## Extrait à lire
• • •

Après la publication dans la presse de la récupération
des objets de la Résidence, le Centre a reçu beaucoup
de renseignements utiles et a trouvé des objets de grande
valeur. Par exemple, à Shijiazhuang, on a trouvé des
meubles précieux, fabriqués en palissandre et incrustés
de nacre et de marbre, mais leur authenticité laissait des
doutes. Après des recherches dans le dossier, on a découvert
une photo dans laquelle le fauteuil du prince Gong était
pareil à celui qui existait parmi ces meubles trouvés.
Croyant alors que ces meubles étaient vraiment ceux de la
résidence, on les a achetés pour deux millions de
yuans.
En 1988, une partie du jardin de la résidence a été
ouvert au public, mais la plus grande partie de la construction
doit encore être restaurée. En 2004, le Centre d'administration
de la résidence a restauré la salle Duofu, qui servait
de résidence à la princesse He Xiao, ainsi que la
salle de réception du prince Gong. Lors de l'invasion des
armées anglaise et française à Beijing en 1860,
c'est dans cette salle que le prince Gong a mené des négociations
avec les représentants de ces armées et a signé
le Traité de Beijing. Étant donné la valeur
historique de cette salle, l'Unesco a alloué 50 000 $US pour
sa restauration. Quant à la salle Yinluan, où l'on
organisait souvent de grandes cérémonies, on ne connaît
pas bien son état original.
On attend toujours le moment où cette résidence lèvera
son voile de mystère et laissera apparaître son authentique
visage aux visiteurs des quatre coins du monde.

• • •

[Entrées de données enregistrées]
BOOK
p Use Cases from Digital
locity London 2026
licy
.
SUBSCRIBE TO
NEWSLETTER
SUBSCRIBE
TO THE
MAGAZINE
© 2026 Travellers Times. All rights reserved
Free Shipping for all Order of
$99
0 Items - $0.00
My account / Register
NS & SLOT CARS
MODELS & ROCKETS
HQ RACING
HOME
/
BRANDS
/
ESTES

• • •

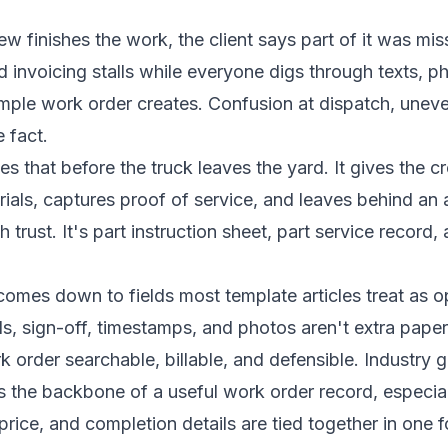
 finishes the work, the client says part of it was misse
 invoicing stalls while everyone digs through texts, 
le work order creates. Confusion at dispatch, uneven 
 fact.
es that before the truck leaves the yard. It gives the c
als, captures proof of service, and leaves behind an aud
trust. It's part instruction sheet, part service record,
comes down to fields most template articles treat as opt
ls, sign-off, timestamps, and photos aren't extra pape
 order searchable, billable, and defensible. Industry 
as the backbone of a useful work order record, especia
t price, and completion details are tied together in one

• • •

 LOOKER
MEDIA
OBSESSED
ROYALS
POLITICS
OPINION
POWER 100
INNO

• • •

## Consigne 1
Traduisez en anglais cette phrase de l'extrait sur la résidence du prince Gong : « On attend toujours le moment où cette résidence lèvera son voile de mystère et laissera apparaître son authentique visage aux visiteurs des quatre coins du monde. »
## Consigne 2
Recopiez le passage de l'extrait sur la résidence du prince Gong qui commence par « On attend toujours » et se poursuit jusqu'à « coins du monde. ».

## Corrigé 1
People are still waiting for the moment when this residence will lift its veil of mystery and reveal its true face to visitors from the four corners of the world.

## Corrigé 2
On attend toujours le moment où cette résidence lèvera
son voile de mystère et laissera apparaître son authentique
visage aux visiteurs des quatre coins du monde.